Éditions PLEIN CHANT

M a r g i n a l i a

4 janvier 2016


Des trois singularités données ci-dessous, les deux premières se trouvent dans Le Livre des singularités de Gabriel Peignot (1767-1849), un érudit, bibliomane, bibliographe, tandis que la troisième se lit dans Amusements sérieux et comiques, par Charles Dufresny (1648-1724), un protégé de Louis XIV, doué pour tout, habitué de la cour jusqu'à la venue de l'austère Madame de Maintenon qui l'incita à vivre désormais à Paris où il se mit à écrire des comédies que l'on dit amusantes. Deux hommes différents en tout, reconnaissons-le, – à ceci près, néanmoins, que Dufresny aurait très bien pu écrire ce qu’écrivait Peignot dans un préambule au Livre des singularités qui servait à la fois de préface et de table des matières : « ce livre de SINGULARITÉS ou plutôt de sornettes, est un ouvrage à part, un recueil fantasque, sérieux, burlesque, érudit, frivole, grave, amusant, facétieux, admirable, piquant, détestable, parfois instructif, parfois ennuyeux, souvent décousu, mais toujours varié ; c’est déjà quelque chose. »




 T R O I S   S I N G U L A R I T É S

   

Le mot français SAVOIR (…) renferme ce qui caractérise l’ambitieux dans ses désirs :


N’est-il pas reconnu que l’ambitieux voudrait tout SAVOIR, tout AVOIR, tout VOIR, tout OIR (vieux mot français qui signifie entendre), et posséder la richesse désignée par l’OR.

G.P. Philomneste (Gabriel Peignot)
Le Livre des singularités, Dijon, Paris, 1841, p. 95.
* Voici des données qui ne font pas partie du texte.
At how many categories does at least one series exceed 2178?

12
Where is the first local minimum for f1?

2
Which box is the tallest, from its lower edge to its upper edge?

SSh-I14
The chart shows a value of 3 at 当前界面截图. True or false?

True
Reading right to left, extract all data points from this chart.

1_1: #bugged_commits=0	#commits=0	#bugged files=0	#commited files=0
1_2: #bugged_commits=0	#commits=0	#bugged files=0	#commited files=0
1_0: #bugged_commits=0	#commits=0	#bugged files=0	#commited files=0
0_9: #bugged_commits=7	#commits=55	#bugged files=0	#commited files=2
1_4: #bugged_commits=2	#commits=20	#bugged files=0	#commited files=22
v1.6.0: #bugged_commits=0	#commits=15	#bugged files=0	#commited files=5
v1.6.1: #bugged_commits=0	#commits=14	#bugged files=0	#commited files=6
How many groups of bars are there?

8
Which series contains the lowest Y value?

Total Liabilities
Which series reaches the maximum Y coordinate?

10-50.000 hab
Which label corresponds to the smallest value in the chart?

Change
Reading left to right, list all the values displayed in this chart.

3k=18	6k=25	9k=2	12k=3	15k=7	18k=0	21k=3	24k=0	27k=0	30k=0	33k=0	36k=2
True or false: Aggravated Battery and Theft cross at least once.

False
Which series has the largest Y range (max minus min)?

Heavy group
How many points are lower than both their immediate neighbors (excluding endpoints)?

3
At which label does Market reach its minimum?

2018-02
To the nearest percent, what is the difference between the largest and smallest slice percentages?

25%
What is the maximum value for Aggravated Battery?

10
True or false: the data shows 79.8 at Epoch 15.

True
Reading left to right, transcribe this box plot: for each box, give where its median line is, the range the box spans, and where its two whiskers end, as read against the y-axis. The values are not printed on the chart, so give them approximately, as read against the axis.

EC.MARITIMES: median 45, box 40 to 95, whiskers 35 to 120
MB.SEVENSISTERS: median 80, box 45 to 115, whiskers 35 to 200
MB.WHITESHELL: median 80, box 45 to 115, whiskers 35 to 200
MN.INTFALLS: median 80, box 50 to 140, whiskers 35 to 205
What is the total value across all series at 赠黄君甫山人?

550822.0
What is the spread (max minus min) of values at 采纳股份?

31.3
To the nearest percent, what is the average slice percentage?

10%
CHEZ LES ANCIENS. Cicéron raconte que l'Iliade, poëme d'Homère, écrit sur du parchemin, a été renfermée dans une coquille de noix. Il faut que l'écriture ait été d'une finesse extrême, car l'Iliade, d'après le relevé exact du nombre de vers dans chacun des XXIV livres, en renferme 15,686. Aussi quelle confiance que l'on ait dans la candeur et la bonne foi de Cicéron, son récit a rencontré plus d'un incrédule. Cependant le célèbre Huet, ce savant évêque d'Avranche, après avoir douté, comme beaucoup d'autres, de la possibilité de renfermer l'Iliade dans une coquille de noix, assure qu'il a examiné la chose plus sérieusement, et qu'il la regarde comme faisable. C'est dans l'appartement de la Reine (Marie Leczinska), qu'un jour, il passa une demi-heure à prouver son opinion. Une feuille de vélin, dit-il, d'environ dix pouces de long sur huit de large, peut, si elle est très-mince et très-souple, être renfermée dans une coquille de noix. Cette feuille est susceptible de contenir dans sa largeur trente et une lignes, et deux cent cinquante-deux vers dans sa longueur ; une page contiendra donc sept mille huit cent douze vers et le revers autant, c'est-à-dire quinze mille six cent vingt-quatre vers, montant, à peu de chose près de ceux que renferme l'Iliade. Cette transcription peut facilement se faire avec une plume de corbeau. « Croyons donc à l'Iliade enfermée dans une noix. »

Ibid
., p. 284.






Je voudrais écrire et je voudrais être original. Voilà une idée vraiment comique, me dira ce savant traducteur, et je trouve fort plaisant que vous vous avisiez de vouloir être original en ce temps-ci : il fallait vous y prendre dès le temps des Grecs ; les Latins mêmes n’ont été que des copistes.





Charles Dufresny, Amusements sérieux et comiques, 1699 (Bossard, 1921, p. 57, qui reproduit l'édition augmentée de 1707).
La plume d'oie est un détail du portrait de Dufresny gravé par Achille Ouvré d'après un portrait peint par Ch. Coypel, en frontispice de l'édition de 1921.